1st step toward regulatory framework
The legislation is the U.S. government’s first major step toward establishing a clear regulatory framework for autonomous vehicle deployment. The full House Energy and Commerce Committee may vote on the bill as soon as next week, and it could reach the House floor after the August recess.
The bill would allow manufacturers to deploy tens of thousands of self-driving vehicles under exemptions to U.S. transportation safety rules that currently bar autos that lack driver controls. It would also prohibit states from regulating the mechanical, software and safety systems of autonomous cars.
It also contained some proposals made last week by Democrats, including a directive for the National Highway Traffic Safety Administration to develop a regulatory plan for autonomous vehicles and to begin writing the first of those new rules within 18 months. NHTSA would have to establish a process for granting exemptions for autonomous vehicles and make a list of those exemptions public.

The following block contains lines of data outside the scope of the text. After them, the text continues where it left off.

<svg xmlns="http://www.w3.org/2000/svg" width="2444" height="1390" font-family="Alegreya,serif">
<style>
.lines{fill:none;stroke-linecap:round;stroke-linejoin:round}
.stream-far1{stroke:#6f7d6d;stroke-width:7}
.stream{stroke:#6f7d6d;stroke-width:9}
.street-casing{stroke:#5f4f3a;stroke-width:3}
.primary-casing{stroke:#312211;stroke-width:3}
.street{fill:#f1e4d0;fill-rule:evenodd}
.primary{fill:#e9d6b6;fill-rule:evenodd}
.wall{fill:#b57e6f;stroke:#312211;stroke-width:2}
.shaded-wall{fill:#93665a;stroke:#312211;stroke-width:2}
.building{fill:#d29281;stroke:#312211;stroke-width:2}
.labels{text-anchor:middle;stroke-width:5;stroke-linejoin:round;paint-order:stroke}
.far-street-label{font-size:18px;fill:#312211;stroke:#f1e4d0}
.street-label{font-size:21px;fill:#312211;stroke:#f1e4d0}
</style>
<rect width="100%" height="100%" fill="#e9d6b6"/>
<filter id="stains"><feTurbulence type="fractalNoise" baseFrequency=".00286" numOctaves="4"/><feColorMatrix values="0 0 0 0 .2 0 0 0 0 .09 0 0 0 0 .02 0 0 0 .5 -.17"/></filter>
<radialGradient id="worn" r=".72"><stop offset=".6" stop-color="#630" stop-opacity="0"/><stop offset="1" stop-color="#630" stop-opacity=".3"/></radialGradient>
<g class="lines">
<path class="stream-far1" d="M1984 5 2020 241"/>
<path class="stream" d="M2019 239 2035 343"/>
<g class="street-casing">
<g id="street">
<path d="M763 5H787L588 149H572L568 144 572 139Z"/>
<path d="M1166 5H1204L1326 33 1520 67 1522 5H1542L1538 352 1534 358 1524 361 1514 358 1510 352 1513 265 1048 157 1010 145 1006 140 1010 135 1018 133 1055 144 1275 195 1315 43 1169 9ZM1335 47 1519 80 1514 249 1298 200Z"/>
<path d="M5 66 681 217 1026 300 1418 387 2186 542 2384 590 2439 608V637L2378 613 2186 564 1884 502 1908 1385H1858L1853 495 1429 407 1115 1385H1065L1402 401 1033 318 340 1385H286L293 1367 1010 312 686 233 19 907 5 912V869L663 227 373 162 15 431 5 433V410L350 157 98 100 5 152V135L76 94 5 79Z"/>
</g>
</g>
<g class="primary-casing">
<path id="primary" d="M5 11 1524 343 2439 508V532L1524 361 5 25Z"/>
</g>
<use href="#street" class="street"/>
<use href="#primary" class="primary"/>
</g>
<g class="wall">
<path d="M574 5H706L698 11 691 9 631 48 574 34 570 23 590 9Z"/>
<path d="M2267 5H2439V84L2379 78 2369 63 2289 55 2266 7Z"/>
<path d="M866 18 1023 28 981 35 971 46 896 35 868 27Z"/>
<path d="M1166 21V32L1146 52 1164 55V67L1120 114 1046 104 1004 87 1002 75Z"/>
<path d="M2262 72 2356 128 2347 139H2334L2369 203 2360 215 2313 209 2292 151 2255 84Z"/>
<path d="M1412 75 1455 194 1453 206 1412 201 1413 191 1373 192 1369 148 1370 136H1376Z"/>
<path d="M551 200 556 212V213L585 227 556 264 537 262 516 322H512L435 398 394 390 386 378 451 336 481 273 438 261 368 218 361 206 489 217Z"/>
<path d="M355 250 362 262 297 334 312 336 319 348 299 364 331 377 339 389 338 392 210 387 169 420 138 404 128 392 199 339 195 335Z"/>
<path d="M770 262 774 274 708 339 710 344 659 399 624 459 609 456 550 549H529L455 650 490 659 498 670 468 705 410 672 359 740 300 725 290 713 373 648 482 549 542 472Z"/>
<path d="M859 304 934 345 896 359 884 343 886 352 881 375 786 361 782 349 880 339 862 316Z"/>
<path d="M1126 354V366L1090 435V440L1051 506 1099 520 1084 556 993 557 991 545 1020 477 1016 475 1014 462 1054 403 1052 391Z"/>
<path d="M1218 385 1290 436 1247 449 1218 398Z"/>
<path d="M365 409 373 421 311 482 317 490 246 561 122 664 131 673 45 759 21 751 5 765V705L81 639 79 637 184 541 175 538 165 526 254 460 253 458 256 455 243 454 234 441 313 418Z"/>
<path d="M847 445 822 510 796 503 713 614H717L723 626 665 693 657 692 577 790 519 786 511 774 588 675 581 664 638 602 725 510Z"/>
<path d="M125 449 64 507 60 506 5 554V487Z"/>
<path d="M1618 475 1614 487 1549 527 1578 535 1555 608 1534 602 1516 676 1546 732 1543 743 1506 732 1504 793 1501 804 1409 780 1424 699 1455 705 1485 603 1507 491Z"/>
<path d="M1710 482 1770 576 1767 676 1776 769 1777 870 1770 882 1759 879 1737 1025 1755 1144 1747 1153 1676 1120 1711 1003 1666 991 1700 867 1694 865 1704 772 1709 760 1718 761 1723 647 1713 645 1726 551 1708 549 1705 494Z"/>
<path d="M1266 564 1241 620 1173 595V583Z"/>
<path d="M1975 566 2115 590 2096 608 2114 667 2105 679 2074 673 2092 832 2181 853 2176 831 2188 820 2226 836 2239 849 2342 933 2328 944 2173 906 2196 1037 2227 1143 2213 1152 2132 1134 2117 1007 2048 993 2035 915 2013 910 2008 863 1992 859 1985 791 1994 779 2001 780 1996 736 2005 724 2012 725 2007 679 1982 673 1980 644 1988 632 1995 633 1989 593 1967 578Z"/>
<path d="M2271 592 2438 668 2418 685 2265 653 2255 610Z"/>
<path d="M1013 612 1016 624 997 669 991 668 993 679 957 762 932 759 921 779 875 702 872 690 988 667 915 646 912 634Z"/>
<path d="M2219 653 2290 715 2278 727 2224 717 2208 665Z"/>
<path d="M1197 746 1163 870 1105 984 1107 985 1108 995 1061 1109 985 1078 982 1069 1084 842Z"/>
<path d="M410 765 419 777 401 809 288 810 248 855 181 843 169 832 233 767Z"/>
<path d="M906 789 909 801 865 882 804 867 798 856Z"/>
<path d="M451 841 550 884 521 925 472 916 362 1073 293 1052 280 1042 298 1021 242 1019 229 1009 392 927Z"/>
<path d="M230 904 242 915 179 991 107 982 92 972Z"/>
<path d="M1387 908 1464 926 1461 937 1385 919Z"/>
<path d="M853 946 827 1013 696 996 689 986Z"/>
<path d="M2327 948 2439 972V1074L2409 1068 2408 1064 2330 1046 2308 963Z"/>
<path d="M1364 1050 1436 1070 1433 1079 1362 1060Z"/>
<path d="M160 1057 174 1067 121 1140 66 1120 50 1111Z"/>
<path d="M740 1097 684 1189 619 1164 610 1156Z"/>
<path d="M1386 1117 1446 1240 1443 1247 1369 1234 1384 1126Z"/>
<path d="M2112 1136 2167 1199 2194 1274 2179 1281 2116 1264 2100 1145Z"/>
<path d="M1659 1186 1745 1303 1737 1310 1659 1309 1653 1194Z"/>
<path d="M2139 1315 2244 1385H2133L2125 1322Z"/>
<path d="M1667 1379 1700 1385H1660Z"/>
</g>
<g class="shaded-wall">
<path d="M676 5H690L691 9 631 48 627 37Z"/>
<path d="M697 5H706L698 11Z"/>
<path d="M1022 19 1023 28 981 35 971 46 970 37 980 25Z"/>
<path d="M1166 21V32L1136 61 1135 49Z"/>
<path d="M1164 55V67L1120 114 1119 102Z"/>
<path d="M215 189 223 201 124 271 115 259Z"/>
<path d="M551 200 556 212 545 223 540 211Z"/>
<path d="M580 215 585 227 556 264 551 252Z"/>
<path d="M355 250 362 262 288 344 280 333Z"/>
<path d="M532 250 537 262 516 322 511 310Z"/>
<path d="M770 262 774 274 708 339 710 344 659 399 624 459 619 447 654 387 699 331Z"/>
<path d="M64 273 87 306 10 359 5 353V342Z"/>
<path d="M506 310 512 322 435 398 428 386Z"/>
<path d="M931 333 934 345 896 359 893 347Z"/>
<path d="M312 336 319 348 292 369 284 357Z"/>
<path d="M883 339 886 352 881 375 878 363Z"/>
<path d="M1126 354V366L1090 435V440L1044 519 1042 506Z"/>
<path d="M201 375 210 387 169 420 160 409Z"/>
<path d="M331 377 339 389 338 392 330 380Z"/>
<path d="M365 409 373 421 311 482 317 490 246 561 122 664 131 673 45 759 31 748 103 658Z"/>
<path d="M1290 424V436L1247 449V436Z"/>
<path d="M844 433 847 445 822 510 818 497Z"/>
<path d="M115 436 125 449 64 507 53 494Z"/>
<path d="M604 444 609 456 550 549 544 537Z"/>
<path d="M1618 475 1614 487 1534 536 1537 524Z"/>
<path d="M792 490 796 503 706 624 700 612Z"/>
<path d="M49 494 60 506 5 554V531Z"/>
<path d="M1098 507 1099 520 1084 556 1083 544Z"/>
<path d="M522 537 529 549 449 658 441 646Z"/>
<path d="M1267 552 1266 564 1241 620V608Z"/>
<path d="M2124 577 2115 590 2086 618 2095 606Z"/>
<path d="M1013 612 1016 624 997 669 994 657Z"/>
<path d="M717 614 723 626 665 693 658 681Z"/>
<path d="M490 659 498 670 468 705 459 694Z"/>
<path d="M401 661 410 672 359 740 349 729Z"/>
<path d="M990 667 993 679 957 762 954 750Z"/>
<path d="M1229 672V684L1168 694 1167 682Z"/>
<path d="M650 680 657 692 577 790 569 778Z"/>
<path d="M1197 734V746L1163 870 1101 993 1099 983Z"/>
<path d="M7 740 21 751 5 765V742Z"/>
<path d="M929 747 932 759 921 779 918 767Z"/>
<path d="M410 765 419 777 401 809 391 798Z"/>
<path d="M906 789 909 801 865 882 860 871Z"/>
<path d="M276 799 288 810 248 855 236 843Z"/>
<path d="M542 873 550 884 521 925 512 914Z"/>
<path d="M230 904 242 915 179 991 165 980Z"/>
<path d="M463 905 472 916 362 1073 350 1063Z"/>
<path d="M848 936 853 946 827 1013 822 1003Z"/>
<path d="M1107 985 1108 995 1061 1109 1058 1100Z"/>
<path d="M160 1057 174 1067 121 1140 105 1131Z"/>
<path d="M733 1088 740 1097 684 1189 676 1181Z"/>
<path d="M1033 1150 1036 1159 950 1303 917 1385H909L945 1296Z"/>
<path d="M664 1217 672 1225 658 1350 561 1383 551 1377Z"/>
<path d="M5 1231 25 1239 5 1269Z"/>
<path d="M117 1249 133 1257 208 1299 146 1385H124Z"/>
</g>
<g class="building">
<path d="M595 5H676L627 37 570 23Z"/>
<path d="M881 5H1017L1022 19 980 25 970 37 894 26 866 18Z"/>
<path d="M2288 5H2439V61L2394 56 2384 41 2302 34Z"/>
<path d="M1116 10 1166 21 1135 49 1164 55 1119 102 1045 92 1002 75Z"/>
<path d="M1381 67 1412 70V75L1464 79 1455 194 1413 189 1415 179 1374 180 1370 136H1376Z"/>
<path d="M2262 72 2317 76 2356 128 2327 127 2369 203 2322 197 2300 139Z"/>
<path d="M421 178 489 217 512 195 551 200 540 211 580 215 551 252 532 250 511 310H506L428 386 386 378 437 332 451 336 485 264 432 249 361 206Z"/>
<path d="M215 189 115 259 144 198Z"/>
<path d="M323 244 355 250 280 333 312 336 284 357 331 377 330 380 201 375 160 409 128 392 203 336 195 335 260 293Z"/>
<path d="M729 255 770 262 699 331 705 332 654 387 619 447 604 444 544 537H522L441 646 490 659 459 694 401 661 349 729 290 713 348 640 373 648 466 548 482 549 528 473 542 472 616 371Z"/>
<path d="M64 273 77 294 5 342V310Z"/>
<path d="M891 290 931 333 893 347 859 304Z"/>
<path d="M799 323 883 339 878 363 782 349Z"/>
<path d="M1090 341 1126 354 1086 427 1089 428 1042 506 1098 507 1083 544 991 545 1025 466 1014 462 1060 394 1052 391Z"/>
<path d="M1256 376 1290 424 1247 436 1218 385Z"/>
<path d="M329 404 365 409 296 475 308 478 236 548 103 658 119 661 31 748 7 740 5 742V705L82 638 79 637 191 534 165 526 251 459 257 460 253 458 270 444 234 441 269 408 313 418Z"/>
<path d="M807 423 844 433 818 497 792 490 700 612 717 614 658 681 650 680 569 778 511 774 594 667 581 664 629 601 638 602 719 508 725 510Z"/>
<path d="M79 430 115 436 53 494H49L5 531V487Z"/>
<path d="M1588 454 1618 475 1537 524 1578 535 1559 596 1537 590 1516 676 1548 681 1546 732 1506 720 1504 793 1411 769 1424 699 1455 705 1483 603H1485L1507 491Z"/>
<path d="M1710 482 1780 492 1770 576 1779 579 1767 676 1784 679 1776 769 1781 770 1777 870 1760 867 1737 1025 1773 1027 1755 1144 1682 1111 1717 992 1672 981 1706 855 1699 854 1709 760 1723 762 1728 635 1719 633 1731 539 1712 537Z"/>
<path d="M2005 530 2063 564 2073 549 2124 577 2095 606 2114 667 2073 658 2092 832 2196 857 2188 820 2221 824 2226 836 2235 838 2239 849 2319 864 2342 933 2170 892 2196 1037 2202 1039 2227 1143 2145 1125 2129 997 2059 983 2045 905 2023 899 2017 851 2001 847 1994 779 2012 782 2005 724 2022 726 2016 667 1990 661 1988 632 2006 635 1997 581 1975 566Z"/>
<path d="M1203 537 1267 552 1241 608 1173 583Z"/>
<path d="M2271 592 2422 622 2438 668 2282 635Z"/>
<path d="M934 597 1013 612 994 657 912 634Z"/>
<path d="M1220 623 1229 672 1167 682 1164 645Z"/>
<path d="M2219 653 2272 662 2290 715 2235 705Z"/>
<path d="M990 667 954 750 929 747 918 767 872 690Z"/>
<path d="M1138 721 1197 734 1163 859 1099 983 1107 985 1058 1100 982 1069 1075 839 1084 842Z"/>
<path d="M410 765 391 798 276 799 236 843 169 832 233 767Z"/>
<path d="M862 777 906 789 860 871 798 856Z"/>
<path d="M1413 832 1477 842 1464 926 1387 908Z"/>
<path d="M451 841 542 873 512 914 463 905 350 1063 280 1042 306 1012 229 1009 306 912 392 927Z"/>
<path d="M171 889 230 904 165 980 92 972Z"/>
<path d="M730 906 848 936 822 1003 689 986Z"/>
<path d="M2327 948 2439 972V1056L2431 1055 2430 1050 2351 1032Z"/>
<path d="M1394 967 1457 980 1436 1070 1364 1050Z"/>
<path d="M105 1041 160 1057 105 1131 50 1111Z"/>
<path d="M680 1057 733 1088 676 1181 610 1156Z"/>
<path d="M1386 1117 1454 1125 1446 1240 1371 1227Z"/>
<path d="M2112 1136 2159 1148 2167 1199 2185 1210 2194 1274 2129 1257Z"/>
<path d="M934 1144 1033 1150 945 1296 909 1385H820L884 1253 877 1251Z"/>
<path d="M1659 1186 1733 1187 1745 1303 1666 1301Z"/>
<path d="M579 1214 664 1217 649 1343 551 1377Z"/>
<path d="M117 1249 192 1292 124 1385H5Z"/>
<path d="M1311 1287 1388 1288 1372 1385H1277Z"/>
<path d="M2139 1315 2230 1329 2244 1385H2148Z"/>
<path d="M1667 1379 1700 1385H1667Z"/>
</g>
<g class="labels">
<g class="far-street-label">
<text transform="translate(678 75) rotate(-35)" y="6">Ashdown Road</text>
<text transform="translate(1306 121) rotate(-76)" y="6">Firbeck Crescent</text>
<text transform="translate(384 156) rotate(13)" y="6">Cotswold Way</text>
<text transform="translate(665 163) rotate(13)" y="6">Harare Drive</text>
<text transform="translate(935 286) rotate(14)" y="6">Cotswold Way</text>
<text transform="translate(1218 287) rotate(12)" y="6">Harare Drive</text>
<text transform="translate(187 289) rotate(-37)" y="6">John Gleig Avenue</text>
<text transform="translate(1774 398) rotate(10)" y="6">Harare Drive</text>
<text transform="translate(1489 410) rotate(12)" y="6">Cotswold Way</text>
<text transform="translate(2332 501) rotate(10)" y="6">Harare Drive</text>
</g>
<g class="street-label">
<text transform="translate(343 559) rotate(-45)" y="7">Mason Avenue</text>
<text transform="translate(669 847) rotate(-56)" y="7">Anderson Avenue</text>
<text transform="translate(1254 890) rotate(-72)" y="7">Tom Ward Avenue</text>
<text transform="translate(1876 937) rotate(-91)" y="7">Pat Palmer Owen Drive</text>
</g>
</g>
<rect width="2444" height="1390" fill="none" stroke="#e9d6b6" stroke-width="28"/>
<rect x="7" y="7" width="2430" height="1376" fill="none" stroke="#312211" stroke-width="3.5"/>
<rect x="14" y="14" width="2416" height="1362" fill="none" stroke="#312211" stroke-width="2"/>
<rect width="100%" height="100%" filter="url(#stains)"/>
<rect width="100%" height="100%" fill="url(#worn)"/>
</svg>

In the Senate, lawmakers including Republican John Thune of South Dakota and Gary Peters, a Michigan Democrat, are at work on related legislation. No text of the Senate measures have been released.
Preemption of state law & cybersecurity
While Democrats voted for the measure, they said changes are needed on provisions related to preemption of state law and cybersecurity. The bill would require carmakers and tech firms have a cybersecurity plan in place before they deploy an autonomous vehicle.
“While we have not reached a complete bipartisan agreement, the draft before us reflects true bipartisan negotiations,” said Frank Pallone of New Jersey, the top Democrat on the committee.